_EXERCISE REQUIREMENTS_:
1. Print the passage of the blog post on short albums starting at "Saturday, June 17, 2017" and ending at "was the average.".
2. Carry on the blog post about album lengths from where it stops.

_DOCUMENT EXTRACT_:
———

Saturday, June 17, 2017

Short, Sharp Shocks, or Smaller is Better:

As you might recall (no, you don’t. Who’s kidding who? Only I’d recall something like this.) vinyl albums held about forty minutes worth of music. You could fit up to an hour or so, but forty was the average.

So my natural skinflintedness meant that, if for no other reason (other than not having to get up off my ass every 20 minutes to flip it over), I’d love the CD format (about 80 minutes of music per), even if they cost a bit more than vinyl.

Ah, but what if the music is there just to fill up the space? Whereas before artists had to pick and choose only the best of their new songs to fit on vinyl, now they could spread out like those guys sitting on the subway train, with results that could be just as uncomfortable.

So I eventually came to “appreciate” (ie, respect and even enjoy, while still writing to my congressperson about instituting unit pricing on albums) the "short album".

Early rock n’ roll albums were pretty short, mainly because the songs were short. Even twelve of them wouldn’t always hit thirty - let alone forty - minutes.

Songs are just longer now.

———

_GIVEN MATERIAL_:
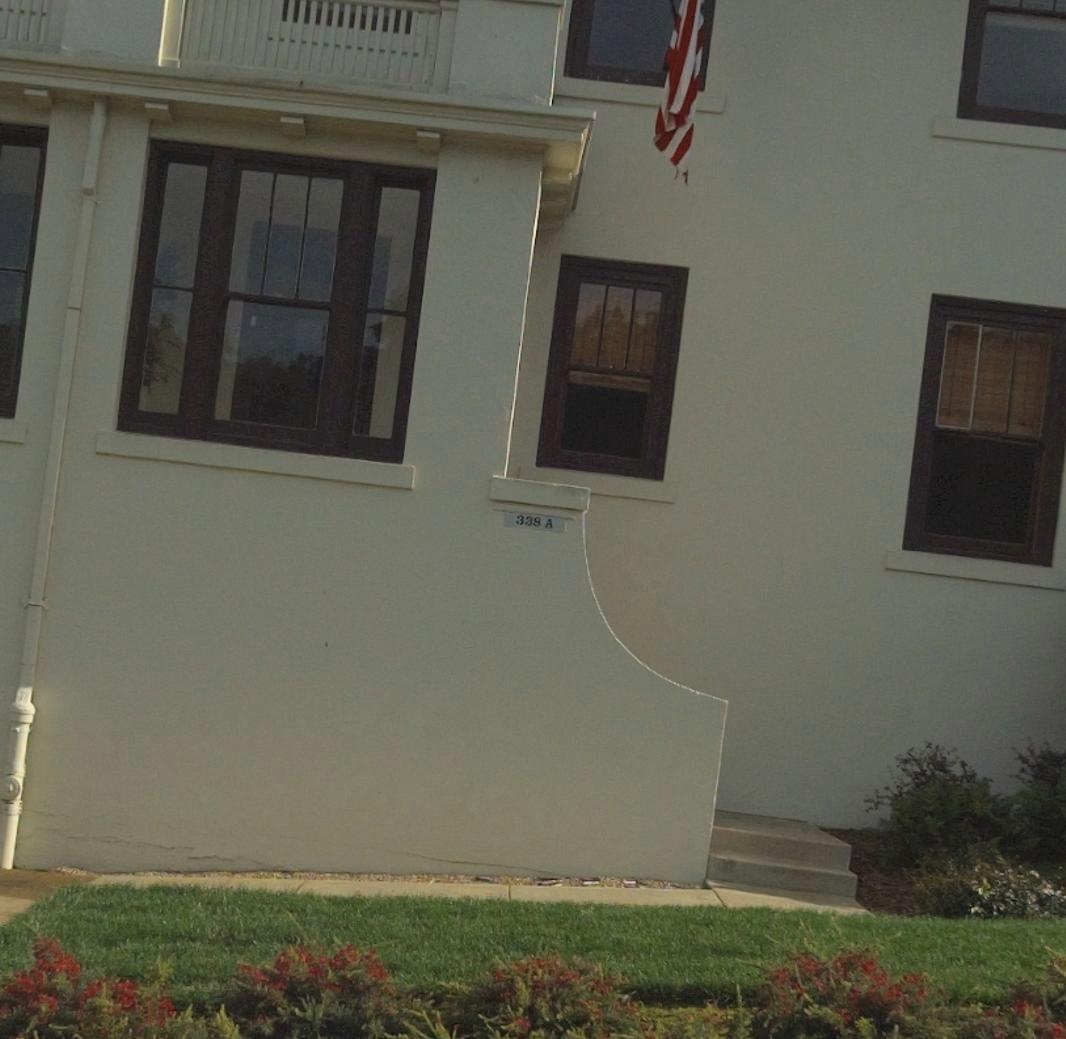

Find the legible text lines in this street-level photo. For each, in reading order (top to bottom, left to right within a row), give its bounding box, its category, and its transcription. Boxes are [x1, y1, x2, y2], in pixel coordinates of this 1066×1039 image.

———

_ANSWERS FOR THE EXERCISE_:
1.
Saturday, June 17, 2017

Short, Sharp Shocks, or Smaller is Better:

As you might recall (no, you don’t. Who’s kidding who? Only I’d recall something like this.) vinyl albums held about forty minutes worth of music. You could fit up to an hour or so, but forty was the average.

2.
Now, if I were to fully embrace my inner (and soon to be outer) grumpy old man and combine it with my natural nerdiness...well, for one thing, I’d end up with one hell of a super-villain.

But I’d also endlessly debate the merits of musical unit-pricing based on songs per dollar vs. minutes per dollar.  I can just see the entire Marvel and DC Universe surrendering to me, on the one condition that I just shut the f*ck up. Now that’s winning, baby!

Anyway, last year’s Puberty 2 by Mitski was pretty short (about 31 minutes) but didn’t feel that way. Not sure if that’s a compliment, but it’s probably because there are eleven songs on it

And this year, I came across a few records that come up short timewise, but not aesthetics-wise.


Cloudburst:

Cloud Nothings.jpg
The Cloud Nothings: Attack on Memory (2012)

Although it only has eight songs that run 33 minutes it feels complete, and even generous. Now that’s intensity!

This foursome plays aggressive-to-harsh electric guitars a la Parquet Courts but change tone often enough - and add melody enough - to keep it all from beating you down.

There’s even a burst of Feelies drone-guitar in the cheerier-than-average “Fall In”.

The mid 20s singer complains a lot, but his gravelly voice sounds old and vaguely threatening, verging on ugly. And when things get out of hand, they careen out of control and crash.

But they pull themselves out of the ditch and start up again, with guitars propelling them along the way.

A-

"Fall In"



The Harsh Mirror:

Death Cab.jpg
Death Cab for Cutie: The Open Door EP (2009)

Damn, I lost focus again and forgot to keep it in the decade!

I have a hard time even saying their name, both for silliness and sheer mechanics. (You try saying it fast.)

And, admittedly it's an EP, not an album. But, like with the Germans bombing Pearl Harbor, just let it go.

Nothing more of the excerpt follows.